「僕の不幸せな青少年時代 その三十一」


 そうして、詩瑠は無事に試験に合格した。大学検定機構からの合格通知は彼女が死んだ次の日に、僕の家のポストに放り込まれていた。もう少し、あと少し、この通知が来るのが早かったなら、もう一日、あと一日、彼女は生きられたのではないだろうか。そういう想いがこみあげてきて、僕は妹が死んでから初めて声を出して泣いた。初めて誰かの為に泣いた。
 詩瑠は年を越えることなく死んでしまった。大学検定機構の試験を受けた日の夜から、急に体調を崩し始めて、それから二週間で彼女の体は限界を迎えた。足が動かなくなり、腕が上がらなくなり、髪の毛の色素が完全に抜けきり、目が白濁して失明し、そして、最後には紫色になった唇が空気を吸い込むこともできなくなり、蝋人形の様に固まって詩瑠は死んでしまった。
 僕は彼女が徐々に彼女ではないモノに変わって行くのを、ただ黙って見続けた。見続けることしかできなかったし、目を逸らすこともできなかった。もし奇跡が起こせるのなら起こしただろう。やがて訪れるであろう終了の瞬間、それが本当に訪れた時、僕の存在はあまりにちっぽけだった。詩瑠の気休めにだって満足になれやしない、そんな自分に呆れることすらできないほど、詩瑠の死は僕に襲い掛かって、散々に凌辱してくれたのだった。
「お、にい、ちゃん。あり、が、とう、ね。私、は、おにい、ちゃん、や、みぃ、ちゃん、と、一緒、に、いら、れて、たの、し、かった、よ」
 僕の手を握りしめながら、詩瑠は最後に力を振り絞ってそう言った。息も絶え絶えだった。僕は虚ろな目で天井を見つめる彼女の耳元に、唇を寄せると、俺も詩瑠と一緒に居られて楽しかったよ、と、慰めた。
 最後の最後で力を振り絞って、精一杯笑って死んでいく詩瑠。残される者の為に笑って死んでいく、最後まで優しい詩瑠。僕の大切な妹、かけがえのない妹、愛しい妹、哀れな妹。巨大な喪失感が、涙を堰き止めたが、嗚咽だけは止まらなかった。取り乱しに取り乱して、詩瑠が死んで一時間後に駆けつけた父と母に、無理やり彼女から引き離されると、今日はもういいからお前は寝なさいと、僕はタクシーで自宅へと送り付けられたのだった。

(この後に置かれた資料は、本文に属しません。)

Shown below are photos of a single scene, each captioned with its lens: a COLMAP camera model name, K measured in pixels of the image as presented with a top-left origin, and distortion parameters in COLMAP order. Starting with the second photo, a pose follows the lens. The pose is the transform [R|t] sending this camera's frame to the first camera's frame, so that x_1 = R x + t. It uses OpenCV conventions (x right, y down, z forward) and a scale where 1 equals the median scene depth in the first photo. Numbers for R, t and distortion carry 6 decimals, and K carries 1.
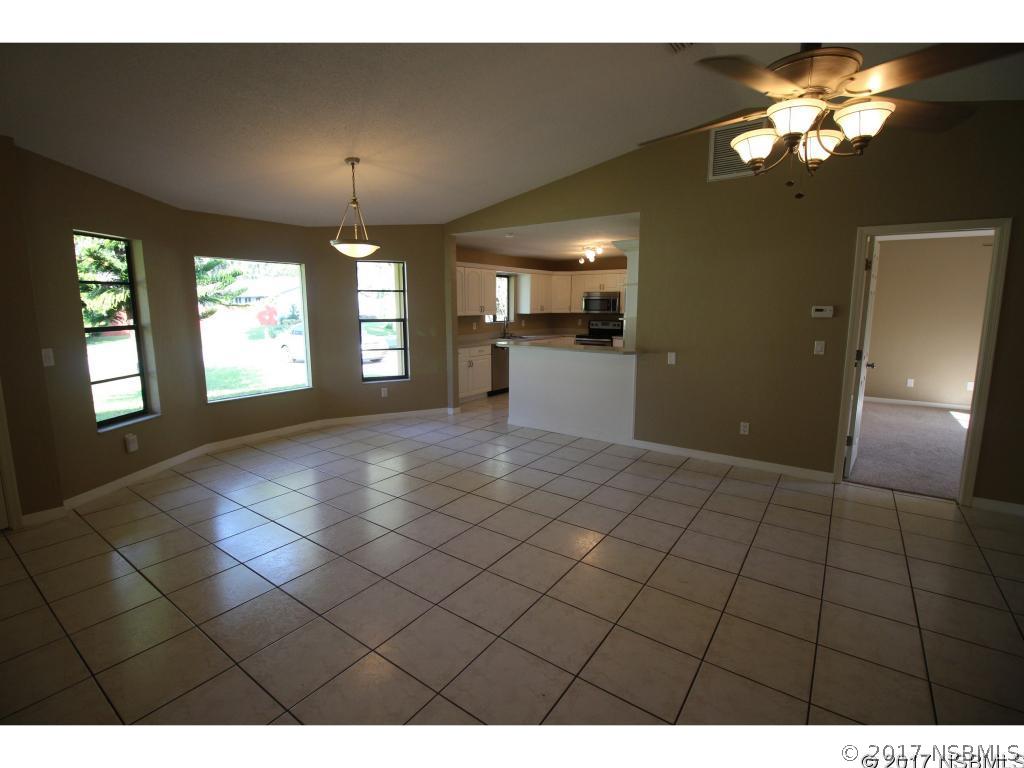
lens RADIAL K [[472.9, 0, 510.9], [0, 472.9, 376.7], [0, 0, 1]] dist [0.000375, -0.012544]
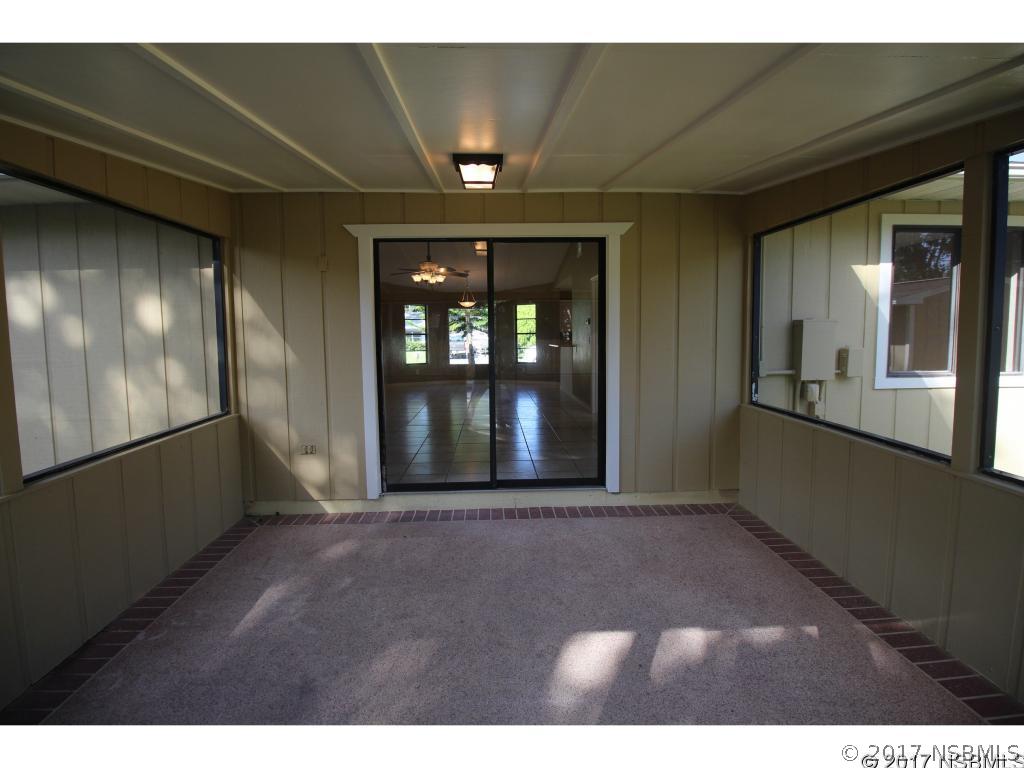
lens RADIAL K [[462.5, 0, 522.6], [0, 462.5, 371.8], [0, 0, 1]] dist [0.001541, -0.009473]
pose [[0.646416, 0.055528, -0.760962, 1.192671], [-0.106325, 0.994173, -0.017775, 0.076001], [0.755540, 0.092399, 0.648553, -0.260120]]
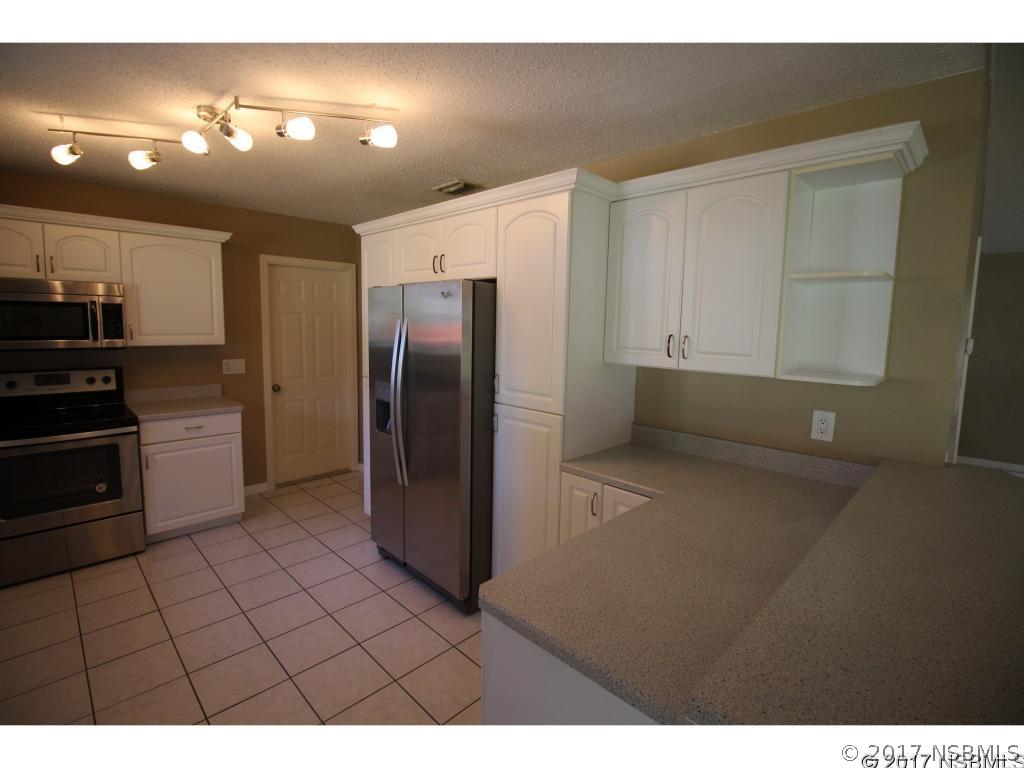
lens RADIAL K [[472.9, 0, 510.9], [0, 472.9, 376.7], [0, 0, 1]] dist [0.000375, -0.012544]
pose [[0.152442, -0.106416, 0.982567, -0.098558], [0.130490, 0.987650, 0.086722, -0.150382], [-0.979660, 0.114995, 0.164446, 0.959470]]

 死のうと思った。彼女の避けられない死にぶら下がって、僕も死んでしまおうと思った。別に生きていたって、僕の様な奴はどうしようもないのだ。大学受験には失敗し、友達も彼女もろくに作れない。この先、僕がこの社会に存在する意味がないというなら、ただ、詩瑠の良きお兄ちゃんである為に死ぬのも悪くないかもしれない。そんな風に思った。
 しかし、大学検定試験の合格通知が来た時、最後まで詩瑠が生きるつもりだったということを知った時、僕は、そんな逃避に意味がない、という事を知った。彼女は最後まで生きようとしたのだ、あんな絶望的な状況の中でもあきらめず、ただただ純粋に一直線に、自分の望む幸せを見据えて。
 僕も、生きなくては、妹の為に僕が無様に生きることが、なによりも彼女に対する供養になるかと、彼女が生きていた意味になる様に思えた。
 その日の朝、合格通知を手に僕は冷たい詩瑠の待つ病院へと向かった。